**Conjunto de tarefas**
1. Por favor, transcreva do excerto sobre a limitação de mandatos dos autarcas tudo o que vai desde "Atirada que foi" até "do próprio Estado.".
2. No excerto sobre a limitação de mandatos dos autarcas, para que ano foi atirada a efectivação dessa limitação?

───── Excerto da fonte ─────

Atirada que foi para 2013 a efectivação
da limitação de mandatos dos autarcas, a
partir de agora, o cidadão de um tal «Estado
de direito», que é o que República
Portuguesa diz querer ser, fica a saber que os principais
partidos políticos acertaram entre si o calendário
da extorsão autárquica, negociando o assalto
legal de alguns comissários de partido ao Estado
e, com ele, estabelecendo porventura o princípio
de desagregação do próprio Estado.
Muito bem! Mais clareza não pode ser aqui exigida.
Como diz Carl Schmitt na sua «Doutrina da Constituição»,
um estudo que descreve como nenhum outro a flexibilidade
e a ambiguidade do conceito de «Estado de direito»:
«Isto significa legitimar e eternizar o status quo
vigente e considerar os “direitos bem adquiridos”
– sejam os do indivíduo, sejam os de esta
associação ou os daquela corporação
– mais valiosos do que a existência política
e a segurança do Estado».
Não é, pois, a «sociedade civil»
que aqui é chamada a responder, mas os partidos
políticos, que se desajustam cada vez mais dela,
impedindo assim a existência e a expressão
adequadas do «Estado». Com efeito, a postergação
do combate à corrupção, tacitamente
expressa no acordo parlamentar sobre a limitação
de mandatos dos autarcas, é o sinal do declínio
do próprio Parlamento enquanto instituição
política. Perdendo o sentido eminentemente político
do direito que nele está representado, o Parlamento,
em vez de chegar a decisões comensuráveis
ou proporcionais a um tal direito, a decisões dignas
desse direito, pratica a política hipócrita
do compromisso e a negociação despudorada
do espólio das prebendas oficiais. Era já
esta uma das consequências da «profissionalização
da política» que Max Weber tão bem
soube descrever quando analisou o significado, para a
formação e a estrutura dos partidos políticos,
do «spoils system» norte-americano.
Com efeito, com o beneplácito, usurpado, do princípio
da divisão (distinção) dos poderes
próprio do «Estado de direito», e ocultando-se
por detrás de uma ordenação jurídica
normativa a que corresponde um sistema de regras quase
sempre abstractas, a Assembleia da República Portuguesa
propõe-se legislar, a céu aberto, a corrupção
do próprio Estado cuja vontade ela supõe
representar. Porém, este Parlamento, como titular
do direito, já não representa, no sentido
do direito público, ele actua apenas como representação
dos interesses e já (ou ainda) não como
representação nacional. O Parlamento é
aqui uma mera comissão de interesses partidários
e um meio para a expressão da opinião pública
dos seus delegados (e não representantes).

───── Lista de dados ─────

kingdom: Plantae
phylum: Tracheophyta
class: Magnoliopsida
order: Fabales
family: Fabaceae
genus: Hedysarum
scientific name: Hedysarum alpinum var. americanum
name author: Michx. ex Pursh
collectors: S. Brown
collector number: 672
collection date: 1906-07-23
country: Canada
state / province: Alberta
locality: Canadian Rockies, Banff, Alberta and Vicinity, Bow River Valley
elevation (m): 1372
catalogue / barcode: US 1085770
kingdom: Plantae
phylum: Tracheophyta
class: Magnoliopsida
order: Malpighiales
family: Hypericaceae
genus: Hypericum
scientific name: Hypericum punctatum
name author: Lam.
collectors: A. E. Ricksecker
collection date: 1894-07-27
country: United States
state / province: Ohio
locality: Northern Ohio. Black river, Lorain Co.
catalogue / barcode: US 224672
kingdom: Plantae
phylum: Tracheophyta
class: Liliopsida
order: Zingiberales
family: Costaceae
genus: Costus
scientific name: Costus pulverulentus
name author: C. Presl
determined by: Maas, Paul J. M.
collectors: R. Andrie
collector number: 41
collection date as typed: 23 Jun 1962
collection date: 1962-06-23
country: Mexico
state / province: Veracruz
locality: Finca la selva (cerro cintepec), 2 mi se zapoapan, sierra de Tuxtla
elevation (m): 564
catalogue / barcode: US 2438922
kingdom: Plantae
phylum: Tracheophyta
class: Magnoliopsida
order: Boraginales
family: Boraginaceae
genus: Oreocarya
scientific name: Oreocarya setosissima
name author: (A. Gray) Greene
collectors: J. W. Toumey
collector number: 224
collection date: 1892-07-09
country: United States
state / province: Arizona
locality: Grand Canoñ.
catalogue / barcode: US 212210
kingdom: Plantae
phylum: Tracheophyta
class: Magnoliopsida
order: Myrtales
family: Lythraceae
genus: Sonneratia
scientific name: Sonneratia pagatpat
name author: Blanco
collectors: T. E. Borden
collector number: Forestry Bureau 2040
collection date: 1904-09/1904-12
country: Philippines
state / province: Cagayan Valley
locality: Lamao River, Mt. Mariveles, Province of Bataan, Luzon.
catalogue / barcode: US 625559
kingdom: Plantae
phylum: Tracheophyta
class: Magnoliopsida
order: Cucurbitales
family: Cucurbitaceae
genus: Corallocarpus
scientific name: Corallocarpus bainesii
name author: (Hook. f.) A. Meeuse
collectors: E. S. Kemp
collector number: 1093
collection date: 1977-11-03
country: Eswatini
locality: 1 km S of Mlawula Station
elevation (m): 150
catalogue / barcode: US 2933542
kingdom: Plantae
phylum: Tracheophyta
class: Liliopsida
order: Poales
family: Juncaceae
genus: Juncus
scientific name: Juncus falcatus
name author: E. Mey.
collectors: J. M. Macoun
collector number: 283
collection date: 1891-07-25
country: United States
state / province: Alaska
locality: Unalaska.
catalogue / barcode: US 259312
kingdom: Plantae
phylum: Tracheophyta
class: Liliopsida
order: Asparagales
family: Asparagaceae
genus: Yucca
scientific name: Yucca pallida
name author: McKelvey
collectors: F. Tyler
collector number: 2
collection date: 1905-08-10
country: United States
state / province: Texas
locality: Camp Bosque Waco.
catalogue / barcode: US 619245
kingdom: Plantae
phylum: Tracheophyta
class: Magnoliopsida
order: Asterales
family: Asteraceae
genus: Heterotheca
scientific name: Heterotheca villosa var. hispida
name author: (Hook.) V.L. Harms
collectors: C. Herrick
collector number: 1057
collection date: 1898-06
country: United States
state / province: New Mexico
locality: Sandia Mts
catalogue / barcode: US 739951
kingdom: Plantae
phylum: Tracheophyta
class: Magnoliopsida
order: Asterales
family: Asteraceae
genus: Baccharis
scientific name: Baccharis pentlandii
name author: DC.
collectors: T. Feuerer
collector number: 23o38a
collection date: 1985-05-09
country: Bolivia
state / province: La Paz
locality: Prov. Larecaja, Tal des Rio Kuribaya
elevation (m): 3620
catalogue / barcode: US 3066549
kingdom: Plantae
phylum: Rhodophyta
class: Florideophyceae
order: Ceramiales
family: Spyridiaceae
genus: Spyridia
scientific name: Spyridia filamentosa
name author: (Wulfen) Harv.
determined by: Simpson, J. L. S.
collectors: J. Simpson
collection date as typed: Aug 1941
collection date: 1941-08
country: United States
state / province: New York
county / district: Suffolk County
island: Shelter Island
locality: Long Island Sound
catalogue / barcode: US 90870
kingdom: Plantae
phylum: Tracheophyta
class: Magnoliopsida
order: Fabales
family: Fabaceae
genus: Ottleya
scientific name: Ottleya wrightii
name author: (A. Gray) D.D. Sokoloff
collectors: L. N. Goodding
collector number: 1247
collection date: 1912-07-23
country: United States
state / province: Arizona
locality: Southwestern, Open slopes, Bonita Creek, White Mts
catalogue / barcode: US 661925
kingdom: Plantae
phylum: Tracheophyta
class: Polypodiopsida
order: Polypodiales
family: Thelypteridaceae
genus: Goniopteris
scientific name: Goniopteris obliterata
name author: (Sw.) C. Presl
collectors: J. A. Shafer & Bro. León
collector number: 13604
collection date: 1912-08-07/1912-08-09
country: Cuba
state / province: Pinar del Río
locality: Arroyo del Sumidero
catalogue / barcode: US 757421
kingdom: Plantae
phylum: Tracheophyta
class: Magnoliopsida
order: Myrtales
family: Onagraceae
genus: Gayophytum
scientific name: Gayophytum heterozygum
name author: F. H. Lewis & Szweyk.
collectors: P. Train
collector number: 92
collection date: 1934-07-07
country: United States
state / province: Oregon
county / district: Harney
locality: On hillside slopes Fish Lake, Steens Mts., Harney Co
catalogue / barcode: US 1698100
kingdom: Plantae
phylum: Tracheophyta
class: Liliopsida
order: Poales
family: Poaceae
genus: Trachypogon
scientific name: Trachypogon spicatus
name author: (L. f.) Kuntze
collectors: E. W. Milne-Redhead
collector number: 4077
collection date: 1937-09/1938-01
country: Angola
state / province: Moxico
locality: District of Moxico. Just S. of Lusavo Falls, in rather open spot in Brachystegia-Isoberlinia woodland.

─────

**Respostas resolvidas**
1.
Atirada que foi para 2013 a efectivação
da limitação de mandatos dos autarcas, a
partir de agora, o cidadão de um tal «Estado
de direito», que é o que República
Portuguesa diz querer ser, fica a saber que os principais
partidos políticos acertaram entre si o calendário
da extorsão autárquica, negociando o assalto
legal de alguns comissários de partido ao Estado
e, com ele, estabelecendo porventura o princípio
de desagregação do próprio Estado.

2. Para 2013.